* _DATA_
+--

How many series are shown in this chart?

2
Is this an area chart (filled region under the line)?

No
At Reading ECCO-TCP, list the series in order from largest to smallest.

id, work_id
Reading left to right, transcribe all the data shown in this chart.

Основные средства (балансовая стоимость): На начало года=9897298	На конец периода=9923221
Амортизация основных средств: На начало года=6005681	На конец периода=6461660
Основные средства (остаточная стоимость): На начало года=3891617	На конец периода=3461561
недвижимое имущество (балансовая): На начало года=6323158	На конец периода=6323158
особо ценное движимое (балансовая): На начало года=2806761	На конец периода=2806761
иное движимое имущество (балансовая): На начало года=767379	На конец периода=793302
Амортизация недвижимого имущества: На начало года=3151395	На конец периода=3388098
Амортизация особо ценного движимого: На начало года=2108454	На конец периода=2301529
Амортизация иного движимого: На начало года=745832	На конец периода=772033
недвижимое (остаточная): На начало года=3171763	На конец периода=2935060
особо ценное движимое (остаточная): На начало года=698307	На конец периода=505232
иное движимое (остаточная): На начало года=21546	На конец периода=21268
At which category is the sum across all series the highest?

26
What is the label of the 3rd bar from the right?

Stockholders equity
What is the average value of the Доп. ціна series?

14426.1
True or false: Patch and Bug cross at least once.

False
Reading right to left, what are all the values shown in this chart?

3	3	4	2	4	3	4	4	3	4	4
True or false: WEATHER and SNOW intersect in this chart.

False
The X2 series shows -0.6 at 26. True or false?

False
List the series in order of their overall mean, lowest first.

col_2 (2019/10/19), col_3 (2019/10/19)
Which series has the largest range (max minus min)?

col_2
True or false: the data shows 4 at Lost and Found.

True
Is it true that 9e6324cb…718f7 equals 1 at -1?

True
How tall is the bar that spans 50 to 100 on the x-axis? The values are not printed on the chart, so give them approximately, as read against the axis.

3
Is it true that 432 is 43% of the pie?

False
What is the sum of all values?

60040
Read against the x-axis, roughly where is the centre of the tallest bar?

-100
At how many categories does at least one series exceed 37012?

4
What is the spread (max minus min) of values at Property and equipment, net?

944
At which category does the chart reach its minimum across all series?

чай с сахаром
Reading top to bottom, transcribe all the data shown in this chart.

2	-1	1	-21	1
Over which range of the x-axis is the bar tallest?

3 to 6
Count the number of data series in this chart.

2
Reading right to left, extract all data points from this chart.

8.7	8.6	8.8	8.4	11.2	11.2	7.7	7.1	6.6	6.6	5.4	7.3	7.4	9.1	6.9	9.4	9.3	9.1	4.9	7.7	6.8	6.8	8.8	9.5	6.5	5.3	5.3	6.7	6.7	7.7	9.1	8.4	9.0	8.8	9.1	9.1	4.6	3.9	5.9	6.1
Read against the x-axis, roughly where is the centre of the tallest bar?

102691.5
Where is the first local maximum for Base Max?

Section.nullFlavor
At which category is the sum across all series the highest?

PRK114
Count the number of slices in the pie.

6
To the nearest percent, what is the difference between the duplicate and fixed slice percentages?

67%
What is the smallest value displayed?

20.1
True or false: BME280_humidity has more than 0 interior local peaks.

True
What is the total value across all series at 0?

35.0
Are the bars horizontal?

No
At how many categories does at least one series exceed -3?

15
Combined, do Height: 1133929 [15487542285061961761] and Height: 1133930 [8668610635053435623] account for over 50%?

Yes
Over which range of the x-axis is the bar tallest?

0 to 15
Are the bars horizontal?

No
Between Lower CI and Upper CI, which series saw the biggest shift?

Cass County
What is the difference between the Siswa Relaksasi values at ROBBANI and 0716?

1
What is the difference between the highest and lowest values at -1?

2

+--

* _TO DO_
Reproduce all of the material above, swapping "horizontal" for "vertical" wherever it occurs and leaving everything else unchanged.

* _YOUR RESPONSE_
How many series are shown in this chart?

2
Is this an area chart (filled region under the line)?

No
At Reading ECCO-TCP, list the series in order from largest to smallest.

id, work_id
Reading left to right, transcribe all the data shown in this chart.

Основные средства (балансовая стоимость): На начало года=9897298	На конец периода=9923221
Амортизация основных средств: На начало года=6005681	На конец периода=6461660
Основные средства (остаточная стоимость): На начало года=3891617	На конец периода=3461561
недвижимое имущество (балансовая): На начало года=6323158	На конец периода=6323158
особо ценное движимое (балансовая): На начало года=2806761	На конец периода=2806761
иное движимое имущество (балансовая): На начало года=767379	На конец периода=793302
Амортизация недвижимого имущества: На начало года=3151395	На конец периода=3388098
Амортизация особо ценного движимого: На начало года=2108454	На конец периода=2301529
Амортизация иного движимого: На начало года=745832	На конец периода=772033
недвижимое (остаточная): На начало года=3171763	На конец периода=2935060
особо ценное движимое (остаточная): На начало года=698307	На конец периода=505232
иное движимое (остаточная): На начало года=21546	На конец периода=21268
At which category is the sum across all series the highest?

26
What is the label of the 3rd bar from the right?

Stockholders equity
What is the average value of the Доп. ціна series?

14426.1
True or false: Patch and Bug cross at least once.

False
Reading right to left, what are all the values shown in this chart?

3	3	4	2	4	3	4	4	3	4	4
True or false: WEATHER and SNOW intersect in this chart.

False
The X2 series shows -0.6 at 26. True or false?

False
List the series in order of their overall mean, lowest first.

col_2 (2019/10/19), col_3 (2019/10/19)
Which series has the largest range (max minus min)?

col_2
True or false: the data shows 4 at Lost and Found.

True
Is it true that 9e6324cb…718f7 equals 1 at -1?

True
How tall is the bar that spans 50 to 100 on the x-axis? The values are not printed on the chart, so give them approximately, as read against the axis.

3
Is it true that 432 is 43% of the pie?

False
What is the sum of all values?

60040
Read against the x-axis, roughly where is the centre of the tallest bar?

-100
At how many categories does at least one series exceed 37012?

4
What is the spread (max minus min) of values at Property and equipment, net?

944
At which category does the chart reach its minimum across all series?

чай с сахаром
Reading top to bottom, transcribe all the data shown in this chart.

2	-1	1	-21	1
Over which range of the x-axis is the bar tallest?

3 to 6
Count the number of data series in this chart.

2
Reading right to left, extract all data points from this chart.

8.7	8.6	8.8	8.4	11.2	11.2	7.7	7.1	6.6	6.6	5.4	7.3	7.4	9.1	6.9	9.4	9.3	9.1	4.9	7.7	6.8	6.8	8.8	9.5	6.5	5.3	5.3	6.7	6.7	7.7	9.1	8.4	9.0	8.8	9.1	9.1	4.6	3.9	5.9	6.1
Read against the x-axis, roughly where is the centre of the tallest bar?

102691.5
Where is the first local maximum for Base Max?

Section.nullFlavor
At which category is the sum across all series the highest?

PRK114
Count the number of slices in the pie.

6
To the nearest percent, what is the difference between the duplicate and fixed slice percentages?

67%
What is the smallest value displayed?

20.1
True or false: BME280_humidity has more than 0 interior local peaks.

True
What is the total value across all series at 0?

35.0
Are the bars vertical?

No
At how many categories does at least one series exceed -3?

15
Combined, do Height: 1133929 [15487542285061961761] and Height: 1133930 [8668610635053435623] account for over 50%?

Yes
Over which range of the x-axis is the bar tallest?

0 to 15
Are the bars vertical?

No
Between Lower CI and Upper CI, which series saw the biggest shift?

Cass County
What is the difference between the Siswa Relaksasi values at ROBBANI and 0716?

1
What is the difference between the highest and lowest values at -1?

2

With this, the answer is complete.